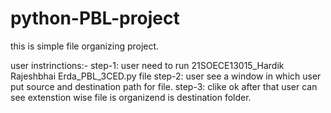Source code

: # python-PBL-project

this is simple file organizing project. 

user instrinctions:-
  step-1: user need to run 21SOECE13015_Hardik Rajeshbhai Erda_PBL_3CED.py file 
  step-2: user see a window in which user put source and destination path for file.
  step-3: clike ok after that user can see extenstion wise file is organizend is destination folder.
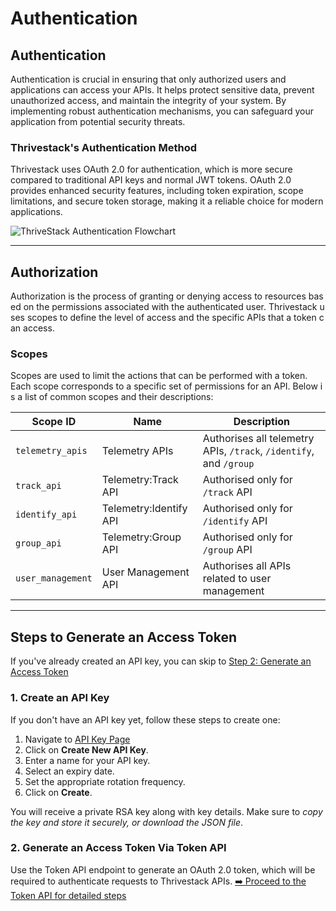 # Authentication
## Authentication
Authentication is crucial in ensuring that only authorized users and applications can access your APIs. It helps protect sensitive data, prevent unauthorized access, and maintain the integrity of your system. By implementing robust authentication mechanisms, you can safeguard your application from potential security threats.

### Thrivestack's Authentication Method

Thrivestack uses OAuth 2.0 for authentication, which is more secure compared to traditional API keys and normal JWT tokens. OAuth 2.0 provides enhanced security features, including token expiration, scope limitations, and secure token storage, making it a reliable choice for modern applications.

![ThriveStack Authentication Flowchart](/img/docs/analyze/apis/api-auth-flowchart.png)

<hr/>

## Authorization
Authorization is the process of granting or denying access to resources based on the permissions associated with the authenticated user. Thrivestack uses scopes to define the level of access and the specific APIs that a token can access.

### Scopes
Scopes are used to limit the actions that can be performed with a token. Each scope corresponds to a specific set of permissions for an API. Below is a list of common scopes and their descriptions:

| Scope ID               | Name                              | Description                                                       |
|------------------------|-----------------------------------|-------------------------------------------------------------------|
| `telemetry_apis`       | Telemetry APIs                    | Authorises all telemetry APIs, `/track`, `/identify`, and `/group`|
| `track_api`            | Telemetry:Track API               | Authorised only for `/track` API                                  |
| `identify_api`         | Telemetry:Identify API            | Authorised only for `/identify` API                               |
| `group_api`            | Telemetry:Group API               | Authorised only for `/group` API                                  |
| `user_management`      | User Management API               | Authorises all APIs related to user management                    |

<hr/>

## Steps to Generate an Access Token
If you've already created an API key, you can skip to [Step 2: Generate an Access Token](#2-generate-an-access-token-via-token-api)

### 1. Create an API Key
If you don't have an API key yet, follow these steps to create one:

1. Navigate to [API Key Page](https://app.thrivestack.ai/build/api-keys)
2. Click on **Create New API Key**.
3. Enter a name for your API key.
4. Select an expiry date.
5. Set the appropriate rotation frequency.
6. Click on **Create**.

You will receive a private RSA key along with key details. Make sure to _copy the key and store it securely, or download the JSON file_.

### 2. Generate an Access Token Via Token API
Use the Token API endpoint to generate an OAuth 2.0 token, which will be required to authenticate requests to Thrivestack APIs.
[➡️ Proceed to the Token API for detailed steps](./token)
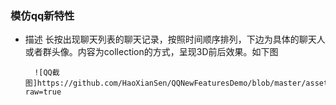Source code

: ### 模仿qq新特性
* 描述
    长按出现聊天列表的聊天记录，按照时间顺序排列，下边为具体的聊天人或者群头像。内容为collection的方式，呈现3D前后效果。如下图
        
        
        ![QQ截图]https://github.com/HaoXianSen/QQNewFeaturesDemo/blob/master/assets/IMG_0341.PNG?raw=true
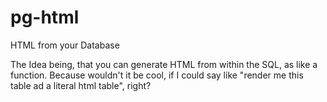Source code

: # pg-html
HTML from your Database

The Idea being, that you can generate HTML from within the SQL, as like a function. Because wouldn't it be cool, if I could say like "render me this table ad a literal html table", right?
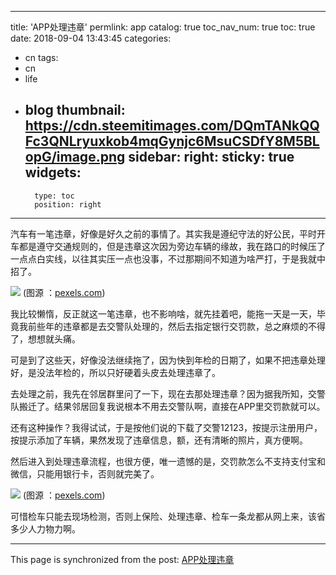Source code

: 
---
title: 'APP处理违章'
permlink: app
catalog: true
toc_nav_num: true
toc: true
date: 2018-09-04 13:43:45
categories:
- cn
tags:
- cn
- life
- blog
thumbnail: https://cdn.steemitimages.com/DQmTANkQQFc3QNLryuxkob4mqGynjc6MsuCSDfY8M5BLopG/image.png
sidebar:
    right:
        sticky: true
widgets:
    -
        type: toc
        position: right
---


汽车有一笔违章，好像是好久之前的事情了。其实我是遵纪守法的好公民，平时开车都是遵守交通规则的，但是违章这次因为旁边车辆的缘故，我在路口的时候压了一点点白实线，以往其实压一点也没事，不过那期间不知道为啥严打，于是我就中招了。

![](https://cdn.steemitimages.com/DQmTANkQQFc3QNLryuxkob4mqGynjc6MsuCSDfY8M5BLopG/image.png)
(图源 ：[pexels.com]( https://www.pexels.com/))

我比较懒惰，反正就这一笔违章，也不影响啥，就先挂着吧，能拖一天是一天，毕竟我前些年的违章都是去交警队处理的，然后去指定银行交罚款，总之麻烦的不得了，想想就头痛。

可是到了这些天，好像没法继续拖了，因为快到年检的日期了，如果不把违章处理好，是没法年检的，所以只好硬着头皮去处理违章了。

去处理之前，我先在邻居群里问了一下，现在去那处理违章？因为据我所知，交警队搬迁了。结果邻居回复我说根本不用去交警队啊，直接在APP里交罚款就可以。

还有这种操作？我得试试，于是按他们说的下载了交警12123，按提示注册用户，按提示添加了车辆，果然发现了违章信息，额，还有清晰的照片，真方便啊。

然后进入到处理违章流程，也很方便，唯一遗憾的是，交罚款怎么不支持支付宝和微信，只能用银行卡，否则就完美了。

![](https://cdn.steemitimages.com/DQmV3fT5tsGrvX3NeThyufEvCT6Jhmw4neGBeE1ogPteihn/image.png)
(图源 ：[pexels.com]( https://www.pexels.com/))

可惜检车只能去现场检测，否则上保险、处理违章、检车一条龙都从网上来，该省多少人力物力啊。

- - -

This page is synchronized from the post: [APP处理违章](https://steemit.com/@oflyhigh/app)
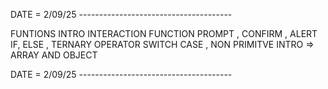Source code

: DATE = 2/09/25 --------------------------------------

FUNTIONS INTRO
INTERACTION FUNCTION PROMPT , CONFIRM , ALERT
IF, ELSE  , TERNARY OPERATOR 
SWITCH CASE ,
NON PRIMITVE INTRO => ARRAY AND OBJECT


DATE = 2/09/25 --------------------------------------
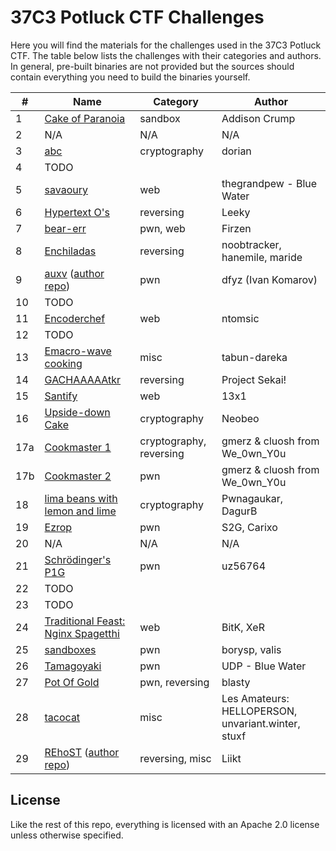 # 37C3 Potluck CTF Challenges

Here you will find the materials for the challenges used in the 37C3 Potluck CTF. The table below lists the challenges with their categories and authors. In general, pre-built binaries are not provided but the sources should contain everything you need to build the binaries yourself.

| **#** | **Name**                                                                                                   | **Category**            | **Author**                                         |
|-------|------------------------------------------------------------------------------------------------------------|-------------------------|----------------------------------------------------|
| 1     | [Cake of Paranoia](challenge-01/)                                                                          | sandbox                 | Addison Crump                                      |
| 2     | N/A                                                                                                        | N/A                     | N/A                                                |
| 3     | [abc](challenge-03/)                                                                                       | cryptography            | dorian                                             |
| 4     | TODO                                                                                                       |                         |                                                    |
| 5     | [savaoury](challenge-05/)                                                                                  | web                     | thegrandpew - Blue Water                           |
| 6     | [Hypertext O's](challenge-06/)                                                                             | reversing               | Leeky                                              |
| 7     | [bear-err](challenge-07/)                                                                                  | pwn, web                | Firzen                                             |
| 8     | [Enchiladas](challenge-08/)                                                                                | reversing               | noobtracker, hanemile, maride                      |
| 9     | [auxv](challenge-09/) ([author repo](https://github.com/dfyz/ctf-writeups/tree/master/potluck-2023/auxv))  | pwn                     | dfyz (Ivan Komarov)                                |
| 10    | TODO                                                                                                       |                         |                                                    |
| 11    | [Encoderchef](challenge-11/)                                                                               | web                     | ntomsic                                            |
| 12    | TODO                                                                                                       |                         |                                                    |
| 13    | [Emacro-wave cooking](challenge-13/)                                                                       | misc                    | tabun-dareka                                       |
| 14    | [GACHAAAAAtkr](challenge-14/)                                                                              | reversing               | Project Sekai!                                     |
| 15    | [Santify](challenge-15/)                                                                                   | web                     | 13x1                                               |
| 16    | [Upside-down Cake](challenge-16/)                                                                          | cryptography            | Neobeo                                             |
| 17a   | [Cookmaster 1](challenge-17/)                                                                              | cryptography, reversing | gmerz & cluosh from We_0wn_Y0u                     |
| 17b   | [Cookmaster 2](challenge-17/)                                                                              | pwn                     | gmerz & cluosh from We_0wn_Y0u                     |
| 18    | [lima beans with lemon and lime](challenge-18/)                                                            | cryptography            | Pwnagaukar, DagurB                                 |
| 19    | [Ezrop](challenge-19/)                                                                                     | pwn                     | S2G, Carixo                                        |
| 20    | N/A                                                                                                        | N/A                     | N/A                                                |
| 21    | [Schrödinger's P1G](challenge-21/)                                                                         | pwn                     | uz56764                                            |
| 22    | TODO                                                                                                       |                         |                                                    |
| 23    | TODO                                                                                                       |                         |                                                    |
| 24    | [Traditional Feast: Nginx Spagetthi](challenge-24/)                                                        | web                     | BitK, XeR                                          |
| 25    | [sandboxes](challenge-25/)                                                                                 | pwn                     | borysp, valis                                      |
| 26    | [Tamagoyaki](challenge-26/)                                                                                | pwn                     | UDP - Blue Water                                   |
| 27    | [Pot Of Gold](challenge-27/)                                                                               | pwn, reversing          | blasty                                             |
| 28    | [tacocat](challenge-28/)                                                                                   | misc                    | Les Amateurs: HELLOPERSON, unvariant.winter, stuxf |
| 29    | [REhoST](challenge-29/) ([author repo](https://github.com/Liikt/REhoST))                                   | reversing, misc         | Liikt                                              |

## License

Like the rest of this repo, everything is licensed with an Apache 2.0 license unless otherwise specified.
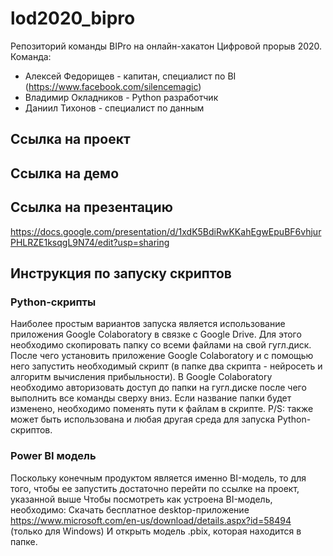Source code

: # lod2020_bipro
Репозиторий команды BIPro на онлайн-хакатон Цифровой прорыв 2020. 
Команда: 
- Алексей Федорищев - капитан, специалист по BI (https://www.facebook.com/silencemagic)
- Владимир Окладников - Python разработчик
- Даниил Тихонов - специалист по данным

## Ссылка на проект

## Ссылка на демо

## Ссылка на презентацию
https://docs.google.com/presentation/d/1xdK5BdiRwKKahEgwEpuBF6vhjurPHLRZE1ksqgL9N74/edit?usp=sharing

## Инструкция по запуску скриптов
### Python-скрипты 
Наиболее простым вариантов запуска является использование приложения Google Colaboratory в связке с Google Drive. 
Для этого необходимо скопировать папку со всеми файлами на свой гугл.диск. 
После чего установить приложение Google Colaboratory и с помощью него запустить необходимый скрипт (в папке два скрипта - нейросеть и алгоритм вычисления прибыльности). 
В Google Colaboratory необходимо авторизовать доступ до папки на гугл.диске после чего выполнить все команды сверху вниз. 
Если название папки будет изменено, необходимо поменять пути к файлам в скрипте. 
P/S: также может быть использована и любая другая среда для запуска Python-скриптов. 

### Power BI модель
Поскольку конечным продуктом является именно BI-модель, то для того, чтобы ее запустить достаточно перейти по ссылке на проект, указанной выше
Чтобы посмотреть как устроена BI-модель, необходимо:
Скачать бесплатное desktop-приложение https://www.microsoft.com/en-us/download/details.aspx?id=58494 (только для Windows)
И открыть модель .pbix, которая находится в папке.
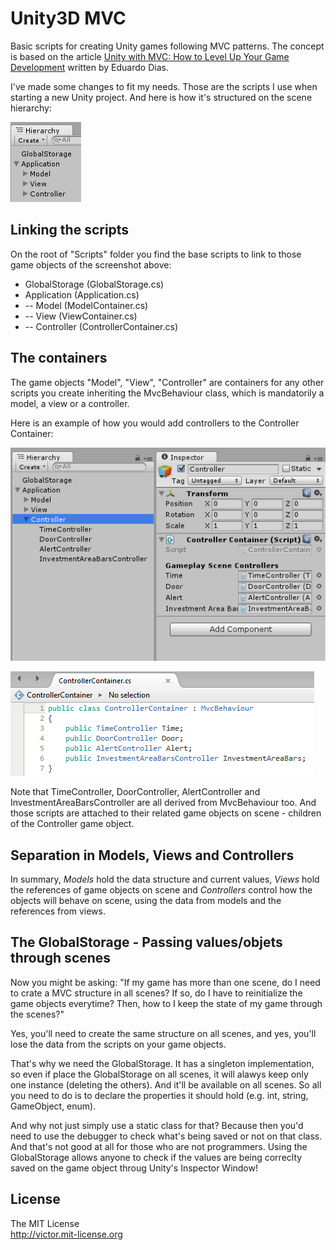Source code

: # Unity3D MVC

Basic scripts for creating Unity games following MVC patterns. The concept is based on the article [Unity with MVC: How to Level Up Your Game Development](https://www.toptal.com/unity-unity3d/unity-with-mvc-how-to-level-up-your-game-development) written by Eduardo Dias.

I've made some changes to fit my needs. Those are the scripts I use when starting a new Unity project. And here is how it's structured on the scene hierarchy:

![](screenshots/1.png)

## Linking the scripts

On the root of "Scripts" folder you find the base scripts to link to those game objects of the screenshot above:

- GlobalStorage (GlobalStorage.cs)
- Application (Application.cs)
- -- Model (ModelContainer.cs)
- -- View (ViewContainer.cs)
- -- Controller (ControllerContainer.cs)

## The containers

The game objects "Model", "View", "Controller" are containers for any other scripts you create inheriting the MvcBehaviour class, which is mandatorily a model, a view or a controller.

Here is an example of how you would add controllers to the Controller Container:

![](screenshots/2.png)

![](screenshots/3.png)

Note that TimeController, DoorController, AlertController and InvestmentAreaBarsController are all derived from MvcBehaviour too. And those scripts are attached to their related game objects on scene - children of the Controller game object.

## Separation in Models, Views and Controllers

In summary, _Models_ hold the data structure and current values, _Views_ hold the references of game objects on scene and _Controllers_ control how the objects will behave on scene, using the data from models and the references from views.

## The GlobalStorage - Passing values/objets through scenes

Now you might be asking: "If my game has more than one scene, do I need to crate a MVC structure in all scenes? If so, do I have to reinitialize the game objects everytime? Then, how to I keep the state of my game through the scenes?"

Yes, you'll need to create the same structure on all scenes, and yes, you'll lose the data from the scripts on your game objects.

That's why we need the GlobalStorage. It has a singleton implementation, so even if place the GlobalStorage on all scenes, it will alawys keep only one instance (deleting the others). And it'll be available on all scenes. So all you need to do is to declare the properties it should hold (e.g. int, string, GameObject, enum).

And why not just simply use a static class for that? Because then you'd need to use the debugger to check what's being saved or not on that class. And that's not good at all for those who are not programmers. Using the GlobalStorage allows anyone to check if the values are being correclty saved on the game object throug Unity's Inspector Window!

## License

The MIT License  
<http://victor.mit-license.org>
....
> **TASK TO CARRY OUT**
Reproduce, word for word, everything in the listing above from the line containing "Поскольку конечным продуктом" down to the line containing "## Separation in", both of them included. No pictures.

> **PROBLEM SOLUTION**
Поскольку конечным продуктом является именно BI-модель, то для того, чтобы ее запустить достаточно перейти по ссылке на проект, указанной выше
Чтобы посмотреть как устроена BI-модель, необходимо:
Скачать бесплатное desktop-приложение https://www.microsoft.com/en-us/download/details.aspx?id=58494 (только для Windows)
И открыть модель .pbix, которая находится в папке.
Source code

: # Unity3D MVC

Basic scripts for creating Unity games following MVC patterns. The concept is based on the article [Unity with MVC: How to Level Up Your Game Development](https://www.toptal.com/unity-unity3d/unity-with-mvc-how-to-level-up-your-game-development) written by Eduardo Dias.

I've made some changes to fit my needs. Those are the scripts I use when starting a new Unity project. And here is how it's structured on the scene hierarchy:

![](screenshots/1.png)

## Linking the scripts

On the root of "Scripts" folder you find the base scripts to link to those game objects of the screenshot above:

- GlobalStorage (GlobalStorage.cs)
- Application (Application.cs)
- -- Model (ModelContainer.cs)
- -- View (ViewContainer.cs)
- -- Controller (ControllerContainer.cs)

## The containers

The game objects "Model", "View", "Controller" are containers for any other scripts you create inheriting the MvcBehaviour class, which is mandatorily a model, a view or a controller.

Here is an example of how you would add controllers to the Controller Container:

![](screenshots/2.png)

![](screenshots/3.png)

Note that TimeController, DoorController, AlertController and InvestmentAreaBarsController are all derived from MvcBehaviour too. And those scripts are attached to their related game objects on scene - children of the Controller game object.

## Separation in Models, Views and Controllers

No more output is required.